Elle marque une pause, comme si elle hésitait à livrer le fond de sa pensée.
— Ici, je dois rendre hommage à Rod Churchill. Il est probable qu’il souffrait de dépression depuis de longues années, peut-être depuis l’adolescence. Seulement, son ancien médecin n’avait pas décelé les symptômes. En général, les personnes de son âge hésitent à se faire soigner, mais pas Rod. Lui ne demandait qu’à être aidé.
— De quoi ont-ils peur ? interroge Sandra, sincèrement curieuse.
— Mettez-vous à leur place… Imaginez qu’on vous dise que vous avez presque toujours vécu en étant diminuée. Vous qui êtes jeune, il est probable que vous voudriez y remédier. Mais les gens plus âgés ont parfois du mal à admettre que leur existence, maintenant presque achevée, aurait pu être plus réussie… Ils préfèrent ne rien faire, par peur des regrets.
— Ce n’était pas le cas de Rod Churchill ?
— Non. N’oubliez pas qu’il était prof de gym, chargé d’enseigner les principes d’une vie saine aux adolescents. Il s’est plié de bonne grâce au traitement. Nous avons été très déçus de constater que les inhibiteurs réversibles ne lui faisaient pas d’effet, mais il a tout de suite été partant pour essayer la phénothiazine… Et il savait combien il était important d’éviter les aliments défendus.
— Qui sont… ?
— Pour commencer, les fromages fermentés. Également, il n’avait pas droit au caviar, ni aux viandes et aux poissons salés, fumés ou marinés.

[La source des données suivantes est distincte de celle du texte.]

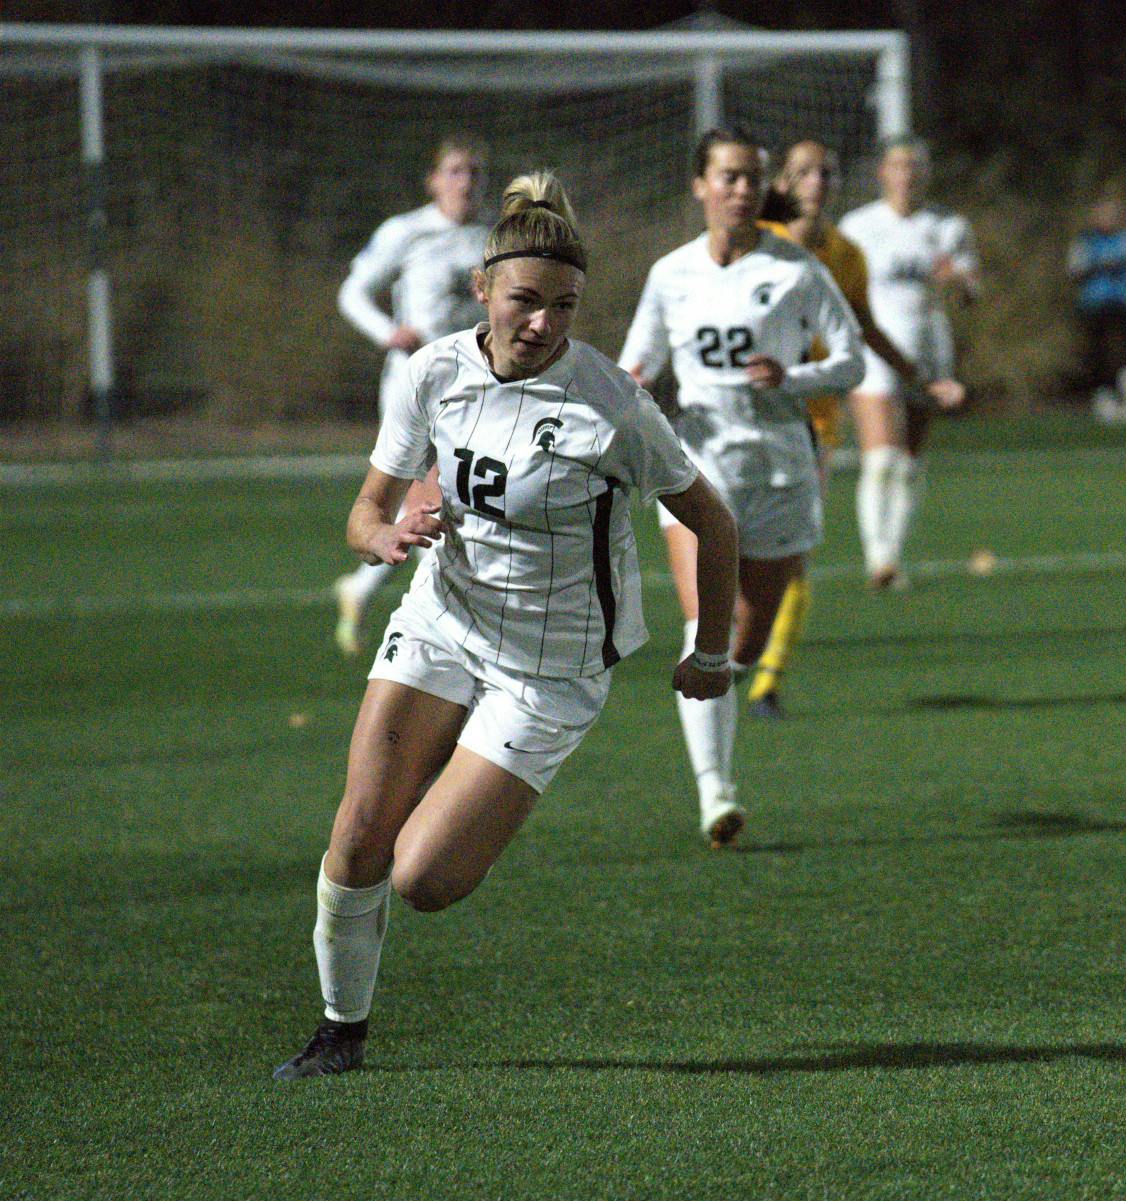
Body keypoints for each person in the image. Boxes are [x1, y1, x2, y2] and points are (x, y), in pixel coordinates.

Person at [273, 171, 741, 1081]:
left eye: (564, 306)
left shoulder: (609, 403)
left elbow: (711, 521)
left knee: (423, 880)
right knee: (359, 832)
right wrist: (388, 534)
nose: (544, 323)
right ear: (482, 291)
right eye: (526, 301)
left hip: (550, 666)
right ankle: (340, 1031)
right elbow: (365, 512)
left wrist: (710, 652)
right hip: (442, 621)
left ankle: (476, 769)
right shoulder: (434, 370)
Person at [619, 128, 865, 846]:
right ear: (700, 186)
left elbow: (850, 362)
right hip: (699, 466)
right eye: (727, 177)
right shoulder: (671, 274)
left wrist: (795, 378)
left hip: (783, 466)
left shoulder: (796, 269)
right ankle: (715, 792)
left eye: (752, 179)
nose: (741, 190)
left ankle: (723, 730)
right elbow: (638, 364)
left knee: (742, 646)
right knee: (706, 629)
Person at [743, 139, 966, 719]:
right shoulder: (755, 237)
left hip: (809, 418)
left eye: (826, 170)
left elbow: (863, 327)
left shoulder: (844, 253)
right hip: (733, 417)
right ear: (785, 184)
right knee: (731, 548)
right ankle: (734, 648)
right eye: (803, 172)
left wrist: (922, 378)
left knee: (794, 550)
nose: (817, 180)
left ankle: (768, 680)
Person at [331, 137, 492, 656]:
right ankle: (447, 625)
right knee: (430, 505)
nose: (464, 181)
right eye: (453, 170)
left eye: (471, 170)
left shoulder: (490, 237)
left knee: (450, 502)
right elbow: (352, 292)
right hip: (414, 385)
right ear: (433, 180)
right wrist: (386, 331)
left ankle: (360, 589)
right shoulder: (407, 231)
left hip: (472, 386)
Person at [840, 137, 979, 590]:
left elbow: (972, 293)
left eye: (915, 166)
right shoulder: (858, 226)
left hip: (928, 347)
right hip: (876, 348)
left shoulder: (948, 226)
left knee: (909, 461)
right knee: (879, 458)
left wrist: (958, 279)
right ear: (882, 172)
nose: (907, 175)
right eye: (898, 165)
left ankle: (893, 557)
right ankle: (877, 556)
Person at [1068, 187, 1126, 424]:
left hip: (1124, 302)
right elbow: (1076, 269)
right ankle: (1104, 396)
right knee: (1098, 351)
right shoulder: (1084, 242)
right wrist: (1099, 265)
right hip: (1095, 304)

— Ce n’est pas le genre de truc qu’on peut manger par inadvertance.
— Non, en effet. Mais on trouve aussi de la tyramine dans les levures et les extraits secs de viande – les cubes de bouillon, par exemple. Sans oublier les extraits de protéines hydrolisées qui entrent dans la composition de la plupart des soupes et des sauces au jus de viande.
— Les sauces au jus de viande ?
Sandra repêche dans sa poche le reçu froissé et maculé de Food Food et le tend au médecin par-dessus la table.
— Le menu de son dernier repas, annonce-t-elle.
Le Dr Miller parcourt la note et secoue la tête.
— Nous avons justement parlé de Food Food lors de sa dernière visite. Il m’a certifié qu’il commandait toujours leur sauce de régime… Il avait vérifié qu’elle ne contenait rien de nocif pour lui.
— Peut-être a-t-il oublié cette fois-là ?
— Ça m’étonnerait, dit le docteur en lui rendant le papier. Rod Churchill était quelqu’un de très pointilleux.
Becky Cunningham arrive au rendez-vous avec dix minutes d’avance. Peter se lève pour l’accueillir. Vont-ils se sourire, s’embrasser ? Les deux. Peter a la surprise de sentir son cœur s’affoler quand les lèvres de Becky s’attardent sur sa joue. Comme elle sent bon !
— Tu as une mine superbe, dit Becky en prenant place en face de lui.
— Toi aussi.
Becky Cunningham n’est pas une beauté d’après les canons ordinaires : ses cheveux châtain foncé coupés au ras de l’épaule sont un peu plus courts que ne l’exige la mode ; son poids se situe dix kilos au-dessus de l’idéal des magazines (cinq selon des critères moins sévères) et son visage aux pommettes saillantes est constellé de taches de rousseur. Le pétillement de son regard vert se trouve rehaussé par les fines rides qui se sont creusées au coin de ses yeux depuis leur dernière entrevue.
Peter la trouve absolument merveilleuse.
Au moment de commander, il se souvient des conseils de la réceptionniste et demande des tortellini. Ils bavardent de choses et d’autres, s’esclaffant à tout propos. Il y avait des semaines que Peter ne s’était pas senti aussi détendu.